The higher the value, the greater the protective value of armour for a given thickness.
This is a simplified value representing the efficiency (speed, range and explosive power) of torpedoes, whether launched by surface ships or submarines. As this value increases, so does the range, speed and power of your torpedoes.
In WW2, big variations in torpedo technology existed. At the head of the pack by a long way was Japan, whose "Long Lance" oxygen-enriched torpedoes simply far outclassed any other navy’s torpedoes in terms of speed, range and power. They were a true "secret weapon" for the Japanese in the early years of the War. Some countries, eg US and Germany, had surprising problems with their torpedoes, such as in the reliability of the magnetic detonators. Britain had relatively good all-round capability and reliability, but were well behind the Japanese.
Although all navies used steam turbine machinery almost exclusively, especially for the faster naval vessels, the efficiency of the machinery and propulsion systems varied considerably.
The US and France had the best technology – relatively high pressures and temperatures and good gearing systems. Germany had high pressure and temperature systems but surprisingly poor reliability. British ships were generally rather poor steamers, due to a combination of conservative machinery design and single reduction gearing.
The better the value, the better the range your ships will have for the same amount of fuel.
This value represents design and ship building efficiency, i.e. the ability to minimise wasted tonnage: the higher the value, the lower the required total tonnage for a ship of given characteristics.
Various factors are included here, notably excellence in welding, use of aluminium and other weight-saving techniques, as well as good ship design.
This value represents the sum of various ASW technologies – sonar, ASDIC, hedgehog and other depth charge weapons, ASW tactics and so on. The higher the value the more effective your escorts will be in repelling and damaging enemy submarines when they attack.
This value represents the effectiveness of your attacking submarine doctrine. The higher the value, the more your submarines can act in concert and the more effective they will be when attacking.
Germany pioneered the so-called wolf-pack tactics and attained probably the high-water mark of coordinated submarine offensive tactical doctrine.
All navies started the war with similar technology for submarine propulsion underwater, but developments during the war, mainly by Germany, featured more efficient batteries, the so-called Schnorkel (allowing running under diesel power while submerged at schnorkel depth) and the Walter closed cycle hydrogen peroxide engine.
The higher the number, the more effective your submarines will be when attacking and also evading attack underwater, due to increased speeds and/or range underwater.
All navies started the war with low or non-existent experience or doctrine in conducting amphibious operations, and with very little in the way of purpose-built designs for small craft designed to effectively deliver assaulting troops between their transports and the beachhead.
As the level increases, the chances of your troops making effective amphibious assaults increases significantly.

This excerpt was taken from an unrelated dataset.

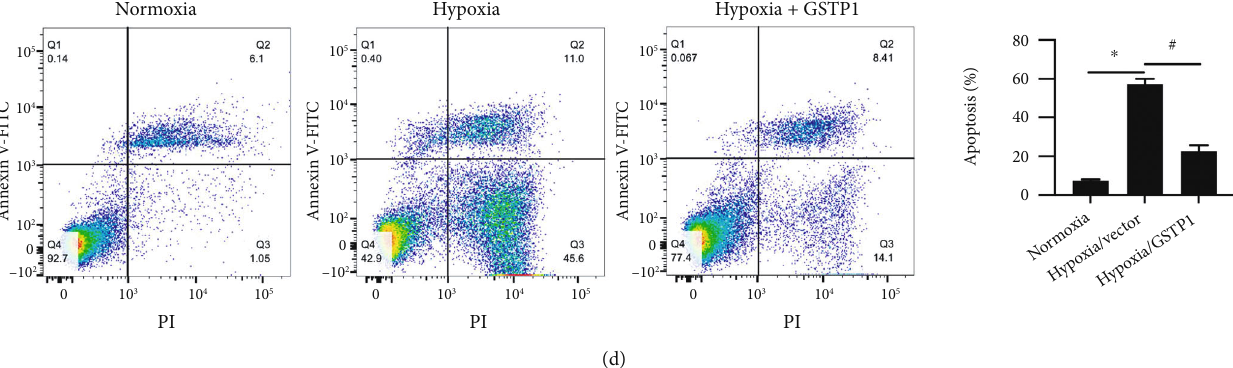
Figure 5: Overexpressed GSTP1 exerts protective e ff ects against hypoxia-induced cell injury. (a) After being cultured under normoxia or hypoxia condition for 24 hours, cell viability was measured by performing CCK-8 assay. * P < 0 : 05 , vs. normoxia group; # P < 0 : 05 , vs. hypoxia/vector group. After being cultured under normoxia or hypoxia condition for 24 hours, cell migration (b) and invasion (c) were detected, respectively. (d) After being cultured under normoxia or hypoxia condition for 48 hours, cells were collected and stained using Annexin V-FITC/PI double staining, then stained cells were analyzed by performing fl ow cytometry assay. * P < 0 : 05 , vs. normoxia group; # P < 0 : 05 , vs. hypoxia/vector group.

This represents all the relevant technologies used in WW2 aircraft design - chiefly engine (including jet engine), airframe and weapon systems.
As an exception to the other technologies, this one is measured not by a number in the 1.0 to 10.0 range but by a value representing a number of months bonus in design attainment. For example, if the bonus is shown as 11 months, this means that all aircraft available in SAS for that country are now available 11 months earlier than the date of their historical availability.